Morning Briefing: October 24, 2011

Sixty-two percent of Americans want to do away with the Electoral College, according to a new Gallup poll. This includes a majority of Republicans, 53 percent of whom want to end the electoral college and decide the presidency by popular vote.

As Republicans block his jobs plan, President Obama will announce a new campaign to create jobs without Congress. The “We can’t wait” campaign will include a series of executive-branch actions to confront housing, education, and other economic problems. He kicks it out off in Las Vegas — ground zero for home foreclosures — to announce new mortgage refinancing rules.

A new Inspector General report found that “only 12 percent of the funds in a State Department program to train police” in Iraq were actually used for that purpose. The report highlights the waste in the $1.1 billion program, which many in the Iraqi government doubt was even beneficial to the country.

Nearly 200 companies and special interest groups have registered to lobby the super committee, as lobbyists try to stave off cuts to various programs. The six-week-old committee, however, has acted largely in secret. Said one lobbyist: “During my 42 years in Washington, this is the most closed-mouth committee that I have seen.”

An increasing number of states are limiting hospital stays for Medicaid patients to as little as 10 days a year in an effort to limit the program’s costs. Advocates for the program, which served 69 million Americans in 2010, say the moves will restrict access to care, inflate hospital costs, and drive up prices for the privately insured.

The U.S. pulled Ambassador Robert Ford out of Syria this weekend due to “credible threats against his personal safety.” Blasting the Syrian regime for leading an “incitement campaign” against Ford amidst an anti-regime uprising over the the last seven months, the State Department stated that it “can’t say when he will return to Syria.”

> **Record set**:
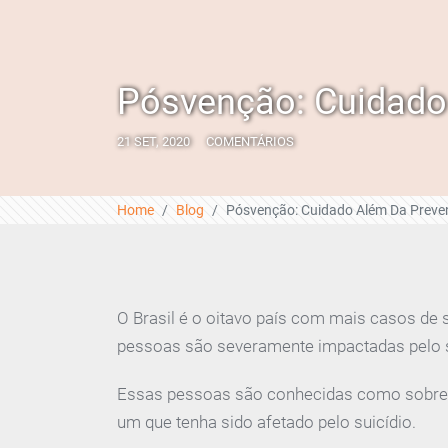
Pósvenção: Cuidado
21 SET, 2020
COMENTÁRIOS
Home
Blog
Pósvenção: Cuidado Além Da Prev
O Brasil é o oitavo país com mais casos de 
pessoas são severamente impactadas pelo s
Essas pessoas são conhecidas como sobrevi
um que tenha sido afetado pelo suicídio.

> **Exercises**:
1. According to the October 24, 2011 morning briefing, how many Americans did Medicaid serve in 2010?
2. Resume the October 24, 2011 morning briefing, picking up after its item on Ambassador Robert Ford's removal from Syria.
The entries are separate material and have no connection to the briefing.

> **Responses by item number**:
1. 69 million Americans.

2.
Despite “robust corporate profits,” many manufacturing companies are planning to cut costs through layoffs and factory closures in anticipation of “slow revenue growth” in 2012. Analysts note that such “precautions” could “spook the market, potentially damping an economic recovery still struggling to gain traction and adding to unemployment rolls just as signs of improvement have begun to emerge.”

The nation’s top business and labor union leaders are coming together to urge Congress to spend on infrastructure. Yesterday on ABC, Tom Donohue, president and CEO of the U.S. Chamber of Commerce, and AFL-CIO President Richard Trumka said lawmakers need to make infrastructure a priority if the U.S. is to stay economically competitive.

Much of the aid for struggling homeowners President Obama promised hasn’t been spent to turn around the foreclosure crisis. The Washington Post reports that Obama has spent just $2.4 billion of the $50 billion he pledged would be used to help as many as 9 million homeowners. Only 1.7 million people have benefited from the program, and the housing market remains in turmoil.

And finally: A Republican New Jersey mayor can’t explain why he’s ended up on the website of a rent boy, who claims the politician owes him money.